Looks great AK, wish i had a tank like that.. I was just in petsmart and got a laugh at the sign under the Pacus "Max size 8", reconended tank size atleast 40 gallons" only to be rudely asked "whats so funny" by the tool who just started working there... I simply asked "if he even knew the difference between jam and jelly...." and walked away after i hit him with that stunner


----------



## AKSkirmish (Jun 24, 2005)

AS fan said:


> Looks great AK, wish i had a tank like that.. I was just in petsmart and got a laugh at the sign under the Pacus "Max size 8", reconended tank size atleast 40 gallons" only to be rudely asked "whats so funny" by the tool who just started working there... I simply asked "if he even knew the difference between jam and jelly...." and walked away after i hit him with that stunner


That "stunner"-LMFAO-that was good.....
Thanks 420-I so want to make it a reef tank now though----Darn pacu,If he wasn't so nice looking I would get rid of him..But I just simply can't bring myself to it-Guess I'll just have to wait like what 30 years or some crap...LOL


----------



## Ægir (Jan 21, 2006)

AKSkirmish said:


> Looks great AK, wish i had a tank like that.. I was just in petsmart and got a laugh at the sign under the Pacus "Max size 8", reconended tank size atleast 40 gallons" only to be rudely asked "whats so funny" by the tool who just started working there... I simply asked "if he even knew the difference between jam and jelly...." and walked away after i hit him with that stunner


That "stunner"-LMFAO-that was good.....
Thanks 420-I so want to make it a reef tank now though----Darn pacu,If he wasn't so nice looking I would get rid of him..But I just simply can't bring myself to it-Guess I'll just have to wait like what 30 years or some crap...LOL
[/quote]

yeah... he almost fell over backwards when i said "i cant jelly my c**k down your throat" so stunner was the best word for it...

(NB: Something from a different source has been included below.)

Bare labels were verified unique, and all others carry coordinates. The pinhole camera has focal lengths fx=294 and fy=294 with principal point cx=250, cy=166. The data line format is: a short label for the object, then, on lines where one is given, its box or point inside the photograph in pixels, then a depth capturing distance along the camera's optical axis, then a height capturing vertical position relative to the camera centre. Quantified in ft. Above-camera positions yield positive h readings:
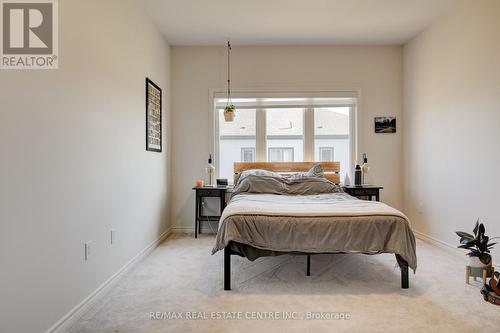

keep that beast until he cant turn around in your tank anymore


----------



## Malawi- (Oct 21, 2008)

Ya thats a big sump. Throw on a few Fx5's.? Or were you leaking of something else?


----------



## Ægir (Jan 21, 2006)

Malawi- said:


> Ya thats a big sump. Throw on a few Fx5's.? Or were you leaking of something else?


Or add lots of baffles and increase media contact time in the existing sump... you could do that for a 150$ max, but the few days of down time would be hard for a large tank like that


----------



## Malawi- (Oct 21, 2008)

AK, PM sent.


----------



## Furgwa (Sep 23, 2003)

holy, just searched for a fish weight calculator. With a length of 25" and a girth of 35"(rough guess if he is 12 tall and 4 thick). That bad boy would be a estimated 25.5lbs!!!! That rules!


----------



## AKSkirmish (Jun 24, 2005)

Skunkbudfour20 said:


> holy, just searched for a fish weight calculator. With a length of 25" and a girth of 35"(rough guess if he is 12 tall and 4 thick). That bad boy would be a estimated 25.5lbs!!!! That rules!


Hot damn-
Never really tried to figure it out....

That certainly is a big boy :laugh:


----------